Why did the One Point Fives do that?
For a reason that most human beings would have understood very easily. One Point Fives, whether armored or stripped to their wasted little organic bodies, did not look in the least like any humans, but they had some traits in common. No One Point Five wanted to die without leaving a live descendant to take his place. In the struggle that lay ahead there was a definite and nonzero chance that some or all of them would die. So in that collective mating, many—with luck, maybe most—of the females would become pregnant. The fifteen Earth years before that final conflict was the minimum time it would take for them to deliver their wretched little newborns to the nursery machines, and then for the infants to grow and mature to the stage of puberty.

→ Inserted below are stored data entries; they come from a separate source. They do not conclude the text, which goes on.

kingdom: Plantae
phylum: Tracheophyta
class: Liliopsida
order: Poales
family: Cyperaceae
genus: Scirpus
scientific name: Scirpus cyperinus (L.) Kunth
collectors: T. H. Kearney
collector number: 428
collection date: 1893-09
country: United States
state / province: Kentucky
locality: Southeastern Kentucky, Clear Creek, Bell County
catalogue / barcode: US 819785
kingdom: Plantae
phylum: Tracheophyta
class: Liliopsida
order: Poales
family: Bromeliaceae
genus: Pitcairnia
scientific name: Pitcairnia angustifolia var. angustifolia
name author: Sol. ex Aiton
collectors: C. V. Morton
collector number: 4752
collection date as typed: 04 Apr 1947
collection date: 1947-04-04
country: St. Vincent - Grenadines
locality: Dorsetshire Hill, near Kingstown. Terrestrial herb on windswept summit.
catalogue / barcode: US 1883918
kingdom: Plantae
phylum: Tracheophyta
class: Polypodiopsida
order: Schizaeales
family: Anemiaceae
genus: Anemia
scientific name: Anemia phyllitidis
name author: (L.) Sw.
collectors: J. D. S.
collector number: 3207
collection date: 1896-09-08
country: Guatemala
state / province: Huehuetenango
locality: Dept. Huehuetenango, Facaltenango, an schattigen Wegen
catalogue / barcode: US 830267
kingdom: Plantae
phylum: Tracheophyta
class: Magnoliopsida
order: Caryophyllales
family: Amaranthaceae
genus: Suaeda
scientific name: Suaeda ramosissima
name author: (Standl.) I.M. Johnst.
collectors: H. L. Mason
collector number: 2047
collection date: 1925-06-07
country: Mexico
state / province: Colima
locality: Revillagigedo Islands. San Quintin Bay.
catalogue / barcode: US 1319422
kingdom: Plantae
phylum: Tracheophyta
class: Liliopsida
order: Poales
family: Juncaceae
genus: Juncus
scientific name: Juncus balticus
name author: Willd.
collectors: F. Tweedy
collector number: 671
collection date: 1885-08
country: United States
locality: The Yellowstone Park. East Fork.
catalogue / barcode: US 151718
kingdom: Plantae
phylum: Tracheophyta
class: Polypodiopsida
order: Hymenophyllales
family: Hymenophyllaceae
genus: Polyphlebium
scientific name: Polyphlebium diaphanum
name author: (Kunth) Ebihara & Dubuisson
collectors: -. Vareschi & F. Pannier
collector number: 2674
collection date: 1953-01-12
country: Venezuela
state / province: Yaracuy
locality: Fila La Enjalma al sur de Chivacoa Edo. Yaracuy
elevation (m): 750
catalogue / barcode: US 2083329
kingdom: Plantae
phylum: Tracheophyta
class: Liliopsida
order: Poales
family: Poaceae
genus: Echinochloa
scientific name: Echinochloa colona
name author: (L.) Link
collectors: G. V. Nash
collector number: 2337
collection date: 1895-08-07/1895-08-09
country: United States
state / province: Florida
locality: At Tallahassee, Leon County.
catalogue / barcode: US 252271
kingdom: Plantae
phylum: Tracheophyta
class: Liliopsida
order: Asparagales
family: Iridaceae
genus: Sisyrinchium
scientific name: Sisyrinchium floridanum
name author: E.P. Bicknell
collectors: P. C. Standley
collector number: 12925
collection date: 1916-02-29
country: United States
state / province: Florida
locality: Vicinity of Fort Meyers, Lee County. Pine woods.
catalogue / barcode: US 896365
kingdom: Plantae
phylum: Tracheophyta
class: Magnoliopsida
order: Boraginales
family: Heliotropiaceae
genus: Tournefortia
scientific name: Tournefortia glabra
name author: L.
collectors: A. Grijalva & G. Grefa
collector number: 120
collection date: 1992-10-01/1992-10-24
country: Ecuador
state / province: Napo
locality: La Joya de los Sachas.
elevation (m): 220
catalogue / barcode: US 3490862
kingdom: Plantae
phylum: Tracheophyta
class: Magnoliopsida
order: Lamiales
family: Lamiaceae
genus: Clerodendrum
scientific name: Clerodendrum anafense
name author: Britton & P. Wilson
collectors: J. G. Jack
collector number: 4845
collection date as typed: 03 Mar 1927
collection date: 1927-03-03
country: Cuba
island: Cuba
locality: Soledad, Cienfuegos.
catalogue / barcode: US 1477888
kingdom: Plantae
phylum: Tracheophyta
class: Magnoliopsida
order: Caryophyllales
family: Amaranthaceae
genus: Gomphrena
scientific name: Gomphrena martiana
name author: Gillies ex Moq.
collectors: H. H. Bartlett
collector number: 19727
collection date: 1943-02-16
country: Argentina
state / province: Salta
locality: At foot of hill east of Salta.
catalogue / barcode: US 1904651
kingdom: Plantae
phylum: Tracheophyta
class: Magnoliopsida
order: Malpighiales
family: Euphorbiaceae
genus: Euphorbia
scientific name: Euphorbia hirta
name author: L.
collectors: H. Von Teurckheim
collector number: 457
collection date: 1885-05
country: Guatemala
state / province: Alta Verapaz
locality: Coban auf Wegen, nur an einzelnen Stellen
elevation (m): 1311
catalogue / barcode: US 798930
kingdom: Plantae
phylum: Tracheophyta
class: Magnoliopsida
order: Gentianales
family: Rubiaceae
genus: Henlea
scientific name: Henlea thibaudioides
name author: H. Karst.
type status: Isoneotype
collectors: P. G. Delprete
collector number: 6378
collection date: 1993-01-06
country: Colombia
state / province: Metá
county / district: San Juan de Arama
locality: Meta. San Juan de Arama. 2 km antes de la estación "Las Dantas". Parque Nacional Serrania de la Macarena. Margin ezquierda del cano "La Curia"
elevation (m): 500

With that knowledge, their parents could afford to launch the attack.
Of course, no human being knew this, so all nine billion of them went right on with their usual daily tasks, none of them knowing that, from that day forward, their own newborns could only expect to experience the first inklings of sexual maturity before being wiped from the face of the earth.
In the event, Ranjit did not begin his next seminar with Goldbach’s conjecture. Myra had a different suggestion, and he had learned to listen to Myra.
The first day he faced the class, he spent most of the opening hour on housekeeping matters—answering questions on his testing and grading policies, announcing what days of class would be skipped for higher-echelon reasons, getting to begin to know some of the students. Then he asked, “How many of you know what a prime number is?”
Nearly every hand in the room went up. Half a dozen of the students didn’t wait to be recognized but called out one version or another of the definition: a number that can be divided, without a remainder, only by one and itself.
It was a promising beginning. “Very good,” Ranjit told them. “So two is a prime number and three is a prime number, but four can be divided not only by itself and by one but also by two. It is not, therefore, a prime number. Next question: How do you generate prime numbers?”